**Problem to solve**
Reproduce the whole listing below word for word, leaving out the pictures.

__________

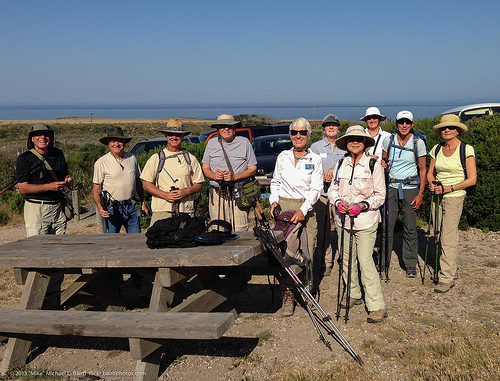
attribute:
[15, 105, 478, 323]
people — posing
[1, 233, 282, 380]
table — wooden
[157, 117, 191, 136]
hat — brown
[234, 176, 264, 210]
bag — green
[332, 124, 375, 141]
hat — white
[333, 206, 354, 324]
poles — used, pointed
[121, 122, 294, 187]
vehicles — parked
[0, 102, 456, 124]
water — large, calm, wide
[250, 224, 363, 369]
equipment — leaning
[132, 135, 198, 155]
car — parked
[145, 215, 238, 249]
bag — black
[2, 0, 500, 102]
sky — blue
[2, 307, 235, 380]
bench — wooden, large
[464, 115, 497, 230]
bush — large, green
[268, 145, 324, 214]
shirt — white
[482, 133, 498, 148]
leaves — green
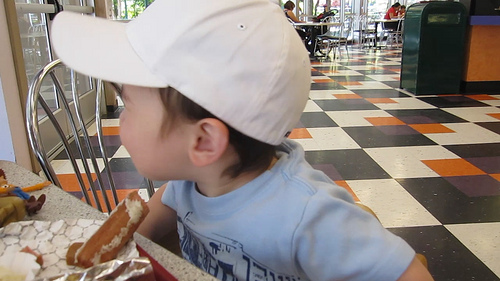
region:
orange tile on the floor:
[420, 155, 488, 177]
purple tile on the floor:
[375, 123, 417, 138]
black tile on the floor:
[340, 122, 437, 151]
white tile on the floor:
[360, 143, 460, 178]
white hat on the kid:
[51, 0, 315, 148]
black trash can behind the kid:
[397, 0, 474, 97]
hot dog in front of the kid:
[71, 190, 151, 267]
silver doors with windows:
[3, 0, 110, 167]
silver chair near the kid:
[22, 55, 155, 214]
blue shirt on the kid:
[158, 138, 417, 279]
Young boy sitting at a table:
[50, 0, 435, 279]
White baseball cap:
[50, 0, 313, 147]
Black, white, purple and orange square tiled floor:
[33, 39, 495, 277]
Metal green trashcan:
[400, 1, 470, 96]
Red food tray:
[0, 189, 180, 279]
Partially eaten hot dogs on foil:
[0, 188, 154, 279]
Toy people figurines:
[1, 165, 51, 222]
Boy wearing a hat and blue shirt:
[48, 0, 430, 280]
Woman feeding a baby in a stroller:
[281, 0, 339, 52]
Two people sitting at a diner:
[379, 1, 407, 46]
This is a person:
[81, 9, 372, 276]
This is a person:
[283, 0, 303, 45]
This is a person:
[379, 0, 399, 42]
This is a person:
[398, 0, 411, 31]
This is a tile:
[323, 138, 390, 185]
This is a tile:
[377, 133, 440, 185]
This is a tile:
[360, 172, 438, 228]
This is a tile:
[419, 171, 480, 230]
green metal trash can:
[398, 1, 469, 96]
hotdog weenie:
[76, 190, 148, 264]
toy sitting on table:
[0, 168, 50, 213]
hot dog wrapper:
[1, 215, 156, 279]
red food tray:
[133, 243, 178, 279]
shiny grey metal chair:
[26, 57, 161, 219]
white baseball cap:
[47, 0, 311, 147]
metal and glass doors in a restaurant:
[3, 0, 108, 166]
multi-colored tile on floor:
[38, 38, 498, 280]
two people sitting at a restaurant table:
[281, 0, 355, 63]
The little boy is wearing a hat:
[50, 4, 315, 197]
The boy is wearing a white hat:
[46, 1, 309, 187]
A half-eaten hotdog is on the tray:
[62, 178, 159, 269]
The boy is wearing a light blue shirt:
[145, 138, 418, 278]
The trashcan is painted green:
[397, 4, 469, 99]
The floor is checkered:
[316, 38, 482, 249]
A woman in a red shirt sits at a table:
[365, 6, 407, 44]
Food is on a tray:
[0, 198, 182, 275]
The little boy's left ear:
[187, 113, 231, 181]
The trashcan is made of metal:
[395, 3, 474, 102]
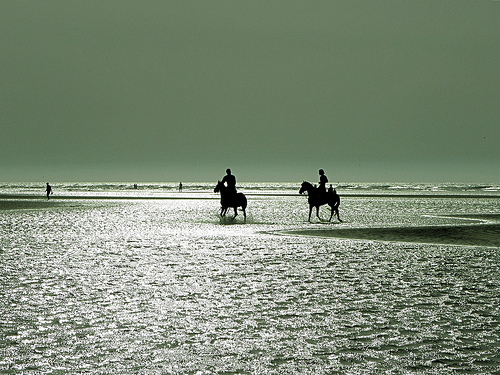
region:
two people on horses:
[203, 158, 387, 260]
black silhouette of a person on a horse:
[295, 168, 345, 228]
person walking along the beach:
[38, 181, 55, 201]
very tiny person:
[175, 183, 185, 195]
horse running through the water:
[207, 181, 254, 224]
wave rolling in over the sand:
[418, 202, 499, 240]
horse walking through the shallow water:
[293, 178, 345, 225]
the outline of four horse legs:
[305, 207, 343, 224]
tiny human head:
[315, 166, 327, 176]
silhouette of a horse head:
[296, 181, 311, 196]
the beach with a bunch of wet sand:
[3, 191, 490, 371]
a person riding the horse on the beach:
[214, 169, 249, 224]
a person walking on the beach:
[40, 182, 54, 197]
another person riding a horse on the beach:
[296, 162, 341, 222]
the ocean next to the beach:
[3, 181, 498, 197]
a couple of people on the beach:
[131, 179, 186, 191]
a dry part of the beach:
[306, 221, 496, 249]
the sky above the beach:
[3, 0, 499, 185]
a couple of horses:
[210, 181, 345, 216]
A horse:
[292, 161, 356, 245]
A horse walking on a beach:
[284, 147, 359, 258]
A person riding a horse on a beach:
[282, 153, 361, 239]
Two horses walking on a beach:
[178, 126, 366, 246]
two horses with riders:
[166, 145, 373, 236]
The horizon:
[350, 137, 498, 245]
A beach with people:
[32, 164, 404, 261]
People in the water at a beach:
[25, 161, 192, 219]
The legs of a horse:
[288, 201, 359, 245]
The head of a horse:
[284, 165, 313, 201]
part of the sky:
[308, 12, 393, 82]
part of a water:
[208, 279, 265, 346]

__________

**Solution**
attribute:
[15, 105, 478, 323]
people — posing
[1, 233, 282, 380]
table — wooden
[157, 117, 191, 136]
hat — brown
[234, 176, 264, 210]
bag — green
[332, 124, 375, 141]
hat — white
[333, 206, 354, 324]
poles — used, pointed
[121, 122, 294, 187]
vehicles — parked
[0, 102, 456, 124]
water — large, calm, wide
[250, 224, 363, 369]
equipment — leaning
[132, 135, 198, 155]
car — parked
[145, 215, 238, 249]
bag — black
[2, 0, 500, 102]
sky — blue
[2, 307, 235, 380]
bench — wooden, large
[464, 115, 497, 230]
bush — large, green
[268, 145, 324, 214]
shirt — white
[482, 133, 498, 148]
leaves — green
region:
orange tile on the floor:
[420, 155, 488, 177]
purple tile on the floor:
[375, 123, 417, 138]
black tile on the floor:
[340, 122, 437, 151]
white tile on the floor:
[360, 143, 460, 178]
white hat on the kid:
[51, 0, 315, 148]
black trash can behind the kid:
[397, 0, 474, 97]
hot dog in front of the kid:
[71, 190, 151, 267]
silver doors with windows:
[3, 0, 110, 167]
silver chair near the kid:
[22, 55, 155, 214]
blue shirt on the kid:
[158, 138, 417, 279]
Young boy sitting at a table:
[50, 0, 435, 279]
White baseball cap:
[50, 0, 313, 147]
Black, white, purple and orange square tiled floor:
[33, 39, 495, 277]
Metal green trashcan:
[400, 1, 470, 96]
Red food tray:
[0, 189, 180, 279]
Partially eaten hot dogs on foil:
[0, 188, 154, 279]
Toy people figurines:
[1, 165, 51, 222]
Boy wearing a hat and blue shirt:
[48, 0, 430, 280]
Woman feeding a baby in a stroller:
[281, 0, 339, 52]
Two people sitting at a diner:
[379, 1, 407, 46]
This is a person:
[81, 9, 372, 276]
This is a person:
[283, 0, 303, 45]
This is a person:
[379, 0, 399, 42]
This is a person:
[398, 0, 411, 31]
This is a tile:
[323, 138, 390, 185]
This is a tile:
[377, 133, 440, 185]
This is a tile:
[360, 172, 438, 228]
This is a tile:
[419, 171, 480, 230]
green metal trash can:
[398, 1, 469, 96]
hotdog weenie:
[76, 190, 148, 264]
toy sitting on table:
[0, 168, 50, 213]
hot dog wrapper:
[1, 215, 156, 279]
red food tray:
[133, 243, 178, 279]
shiny grey metal chair:
[26, 57, 161, 219]
white baseball cap:
[47, 0, 311, 147]
metal and glass doors in a restaurant:
[3, 0, 108, 166]
multi-colored tile on floor:
[38, 38, 498, 280]
two people sitting at a restaurant table:
[281, 0, 355, 63]
The little boy is wearing a hat:
[50, 4, 315, 197]
The boy is wearing a white hat:
[46, 1, 309, 187]
A half-eaten hotdog is on the tray:
[62, 178, 159, 269]
The boy is wearing a light blue shirt:
[145, 138, 418, 278]
The trashcan is painted green:
[397, 4, 469, 99]
The floor is checkered:
[316, 38, 482, 249]
A woman in a red shirt sits at a table:
[365, 6, 407, 44]
Food is on a tray:
[0, 198, 182, 275]
The little boy's left ear:
[187, 113, 231, 181]
The trashcan is made of metal:
[395, 3, 474, 102]
region:
two people on horses:
[203, 158, 387, 260]
black silhouette of a person on a horse:
[295, 168, 345, 228]
person walking along the beach:
[38, 181, 55, 201]
very tiny person:
[175, 183, 185, 195]
horse running through the water:
[207, 181, 254, 224]
wave rolling in over the sand:
[418, 202, 499, 240]
horse walking through the shallow water:
[293, 178, 345, 225]
the outline of four horse legs:
[305, 207, 343, 224]
tiny human head:
[315, 166, 327, 176]
silhouette of a horse head:
[296, 181, 311, 196]
the beach with a bunch of wet sand:
[3, 191, 490, 371]
a person riding the horse on the beach:
[214, 169, 249, 224]
a person walking on the beach:
[40, 182, 54, 197]
another person riding a horse on the beach:
[296, 162, 341, 222]
the ocean next to the beach:
[3, 181, 498, 197]
a couple of people on the beach:
[131, 179, 186, 191]
a dry part of the beach:
[306, 221, 496, 249]
the sky above the beach:
[3, 0, 499, 185]
a couple of horses:
[210, 181, 345, 216]
A horse:
[292, 161, 356, 245]
A horse walking on a beach:
[284, 147, 359, 258]
A person riding a horse on a beach:
[282, 153, 361, 239]
Two horses walking on a beach:
[178, 126, 366, 246]
two horses with riders:
[166, 145, 373, 236]
The horizon:
[350, 137, 498, 245]
A beach with people:
[32, 164, 404, 261]
People in the water at a beach:
[25, 161, 192, 219]
The legs of a horse:
[288, 201, 359, 245]
The head of a horse:
[284, 165, 313, 201]
part of the sky:
[308, 12, 393, 82]
part of a water:
[208, 279, 265, 346]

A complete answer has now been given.